Based on recent advances in the understanding of the immunological pathogenesis of many chronic inflammatory disorders there is increasing evidence that several of them are characterized and potentially mediated by autoimmune phenomena. Classical examples are rheumatoid arthritis, myasthenia gravis, pemphigus vulgaris, lupus erythematosus and multiple sclerosis. Others, such as psoriasis vulgaris, some less well-characterized collagen vascular disorders, vasculitides and a subtype of chronic urticaria have a more or less pronounced autoimmune background that has to be considered in the overall management of these disorders. A significant portion of autoimmune diseases precipitate primarily or secondarily at the skin. Understanding the cutaneous symptoms may be therefore crucial for the diagnosis, classification and therapeutic management of organ-specific and systemic disorders that require special attention by the physician.
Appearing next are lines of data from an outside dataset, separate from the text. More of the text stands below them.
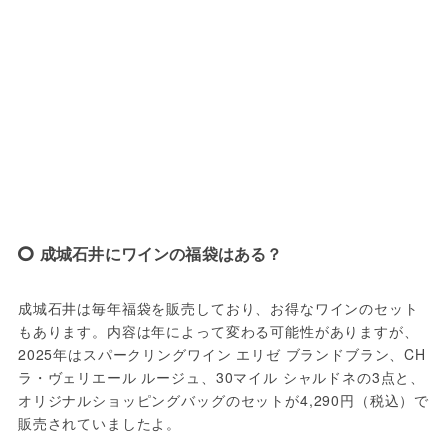
成城石井にワインの福袋はある？
成城石井は毎年福袋を販売しており、お得なワインのセット
もあります。内容は年によって変わる可能性がありますが、
2025年はスパークリングワイン エリゼ ブランドブラン、CH 
ラ・ヴェリエール ルージュ、30マイル シャルドネの3点と、
オリジナルショッピングバッグのセットが4,290円（税込）で
販売されていましたよ。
This book is set out to present the most recent scientific and clinically relevant state-of-the-art-knowledge on the broad spectrum of autoimmune disorders affecting the skin. It is meant to provide the most recent information on these disorders for clinicians as well as practicioners in dermatology, medicine, rheumatology, ENT, pediatrics, ophthalmology, orthopedics etc and for basic scientists interested in human autoimmunity. Each book chapter dealing with a distinct cutaneous autoimmmune disorder consists of an introduction focusing on the state of knowledge regarding pathogenesis and epidemiology followed by a practical guide how to identify and handle the particular disor-der(s). Special attention is paid to genuine cutaneous autoimmune disorders such as autoimmune bullous skin disorders including pemphigus, pemphigoid and epidermolysis bullosa acquisita. These disorders can be considered as paradigms of organ-specific autoimmune disorders because autoantigens and autoantibody-mediated pathogenesis are well-characterized.
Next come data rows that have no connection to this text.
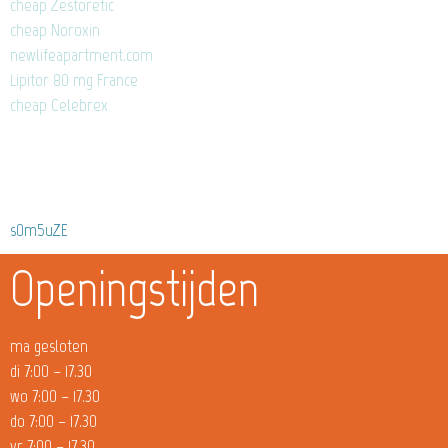
cheap Zestoretic
cheap Noroxin
newlifeapartment.com
Lipitor 80 mg France
cheap Celebrex
s0m5uZE
Openingstijden
ma gesloten
di 7:00 – 17.30
wo 7:00 – 17.30
do 7:00 – 17.30
vr 7:00 – 17.30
Major progress has been made in the diagnosis and classification of collagen vascular disorders such as systemic sclerosis, lupus erythematosus, dermato-myositis and overlap syndromes. These advances have provided the basis for more specific therapeutic interventions. Recent pathogenetic findings in psoriasis, lichen planus and chronic urticaria have led to novel therapeutic concepts that will replace the "classical" symptomatic treatments that have been established for decades. One striking example is the therapeutic effect of biologics in severe psoriasis vulgaris and psoriatic arthritis and the modulatory effect of high dose immunoglobulins in dermatomyositis and severe vasculitides. In addition to the book chapters on distinct clinical cutaneous disorders, the introductory chapter explains basic immunological principles leading to autoimmunity and the final chapter gives an overview of the mode of action of novel immunomodulatory drugs. The present book which is edited by my co-worker Dr. Michael Hertl is set out to combine major scientific advances in the understanding of autoimmunity with the clinical presentation and management of these disorders. I am convinced that the book constitutes a very successful effort to provide a handbook for those who are scientifically or clinically interested in autoimmune disorders of the skin. I wish the editor and the authors success with this endeavor.